Thanks fellas. Added to your ring gauge.


----------



## NCRadioMan (Feb 28, 2005)

ColdCuts said:


> Thanks fellas. Added to your ring gauge.


Not till 100 posts. 
http://www.clubstogie.com/vb/faq.php?faq=cs3_faq_item#faq_new_faq_item

:ms NCRM


----------



## backwoods (Sep 15, 2005)

NCRadioMan said:


> Not till 100 posts.


so what you are saying is he is currently shooting blanks

welcome to the jungle!


----------



## NCRadioMan (Feb 28, 2005)

backwoods said:


> so what you are saying is he is currently shooting blanks


That's what happens until you mature. :r

:ms NCRM


----------



## neoflex (Jan 3, 2006)

Welcome! I have to be honest, and say your user name has me nervouse!:r  :w :bn


----------



## icehog3 (Feb 20, 2005)

Welcome to the Jungle.....and now it's time to herf!!


----------



## vtdragon (Nov 23, 2005)

Welcome to the Jungle. Always nice to meet another BOTL, even if he *might* be a Yankees fan.


----------



## 68TriShield (May 15, 2006)

You aint herfin yet?
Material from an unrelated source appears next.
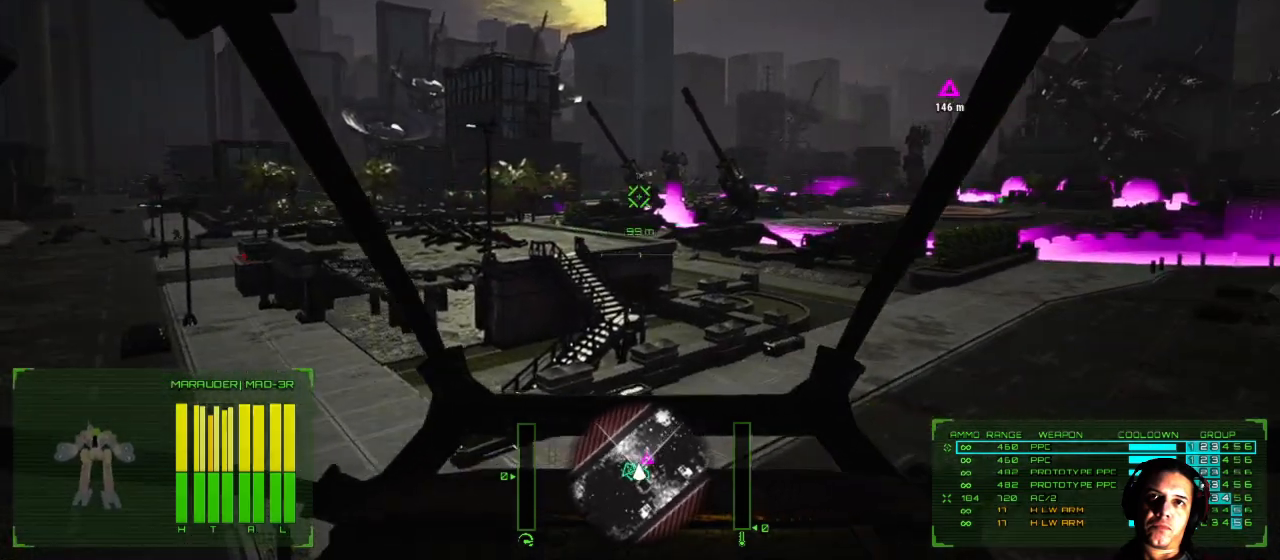
{"buttons": [], "left_stick": "center", "right_stick": "center", "events": [[133, "right_stick", "left"], [367, "right_stick", "center"]]}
Welcome to the jungle...Dave


----------



## longashes (Nov 16, 2005)

Welcome to 'Club Stogie' .... Enjoy your stay! :w


----------



## snkbyt (Jun 22, 2006)

neoflex said:


> Welcome! I have to be honest, and say your user name has me nervouse!:r  :w :bn


 let us not forget the photo under the name

Welcome aboard and look around, stay awhile you'll met alot off interesting people


----------



## adriel1982 (Mar 4, 2006)

ColdCuts said:


> This is my first post ever, so you'll have to excuse the idiotic question. Here goes: What's a herf? :hn Sorry.
> 
> Is there, like, a CS kiddie pool / newbie area where I might go to learn all the basics so that I don't drive the veterans here loony?


yeah....... i've had a couple of ass kickings here for not using the search tool .........., No big deal, you get up and keep on postin' baby! :bx


----------



## RPB67 (Mar 26, 2005)

Welcome to Club Stogie !


----------



## ColdCuts (Jul 21, 2006)

Hey, thanks for all the warm greetings fellas. I'd have posted again sooner, but I was busy making an entry for the Herf Trading Card Contest over in the All Cigar Lounge. I worked my a$$ off on my HTC. Anyway, I'll be sure to use the search tool next time. 

Confidential to vtdragon: Naw, I'm not a Yankees fan. BTW, I liked your HTC. In fact, your card inspired me to include type of lighter and cutter I use, plus favorite teams.


----------



## Aaron (Nov 28, 2005)

Welcome to the Jungle and *put up a pic of yourself*.


----------



## Spacecataz (Jun 25, 2006)

welcome to the jungle!, CS is a cut above the rest


----------



## Dogwatch Dale-cl (Sep 7, 2005)

Welcome to the jungle!


----------